-------- İncelenen Metin --------

Takvimler 26 Ekim 1919'u gösterdiğinde İran'ın kuzeyindeki Sadabad Sarayı'nda eşsiz bir coşku yaşanıyordu. Pehlevi hanedanının kurucusu Rıza Şah Pehlevi'nin ilk oğlu Muhammet Rıza Pehlevi doğmuştu.
Muhammed Rıza Pehlevi (1919-1980), sarayda doğan her çocuk gibi el bebek gül bebek büyüdü. İsviçre'nin itibarlı okullarından birinde okudu ve İran'a döndü. Daha sonra II. Dünya Savaşı patlak verdi. Hitler'in petrol yatağı İran'ı planından önce Rusya ve İngiltere ellerini daha çabuk tutup İran'ı işgal ettiler. Müttefik güçler Rıza Pehlevi'yi tahtı oğluna bırakmaya zorladı. 16 Eylül 1941'de Muhammet Rıza, babasının yerine iktidarı devraldı. Müttefik yanlısı ve batılı ülkelerin etkisine daha açık olacağı umuluyordu ve daha fazlası oldu. İran artık batılı güçlerin uydusu olmuştu.
Savaştan sonra kendisini iktidara getiren batıya çok kolaylıklar yaptı. Amerika onun iktidarıyla İran'a yardım musluklarını açtı. Lakin ülkedeki herkes, onun gibi batı aşığı değildi. Özellikle İran petrolünün İranlılara ait olması gerektiğini savunan Muhammed Musaddık, parlamentonun gelişimi ile 1951'de petrol sanayisini millileştirdi. Bu durumda şoka giren İngiltere, karşı saldırıya geçti. Fakat Musaddık geri adım atmadı ve başbakan oldu. İngilizler ne pahasına olursa olsun İran petrollerini geri istiyorlardı. Ambargo koydular. İngilizler sonunda Amerika'dan yardım istediler ve düğmeye basıldı. İngiltere ve Amerika, Şah'ın desteğiyle Musaddık hükümetini hedef alan Ajax operasyonunu sahneye koydu. Fakat Musaddık yine yıkılmadı. Şah Roma'ya kaçtı. Ortada bir iç savaş varmış gibi gösterildi ve ortaya çıkan kaos durumunda Musaddık devrildi. Batı istediğini almıştı. Batıyla ilişkileri yoğun olan Şah, Emperyalist güçlerin her istediğini yaptı. Roma'dan dönen Şah Pehlevi, monarşi yanlılarından oluşan bir kalabalık tarafından kahraman gibi karşılandı ve ardından ülkede istediği gibi at koşturmaya başladı. Rıza Pehlevi'den önce İran'daki anahtarların sahibi İngiltere ve Rusya'daydı. Ama artık Amerika başrol oynayacaktı.

-------- Sağlanan Veriler --------

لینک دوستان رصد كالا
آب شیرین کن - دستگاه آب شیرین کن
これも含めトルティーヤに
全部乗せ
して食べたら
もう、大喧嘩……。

--------

**Yönergeler**
#1 Aşağıdaki ifadelerin incelenen metinle uyuşup uyuşmadığını belirtiniz: (a) Muhammed Rıza Pehlevi İsviçre'de bir okulda öğrenim gördü. (b) Musaddık petrol sanayisini 1953'te millileştirdi. (c) Ajax operasyonu Musaddık'ı ilk denemede devirdi. Her biri için evet ya da hayır deyip kararı belirleyen sözleri incelenen metinden aynen aktarınız.
#2 Veri alıntılarındaki girdilerin tüm satırlarını hiçbir değişiklik yapmadan yeniden yazınız.

**Görevlerin Yanıtları**
#1
(a) Evet: “İsviçre'nin itibarlı okullarından birinde okudu ve İran'a döndü.”
(b) Hayır: “parlamentonun gelişimi ile 1951'de petrol sanayisini millileştirdi.”
(c) Hayır: “Fakat Musaddık yine yıkılmadı.”

#2
لینک دوستان رصد كالا
آب شیرین کن - دستگاه آب شیرین کن
これも含めトルティーヤに
全部乗せ
して食べたら
もう、大喧嘩……。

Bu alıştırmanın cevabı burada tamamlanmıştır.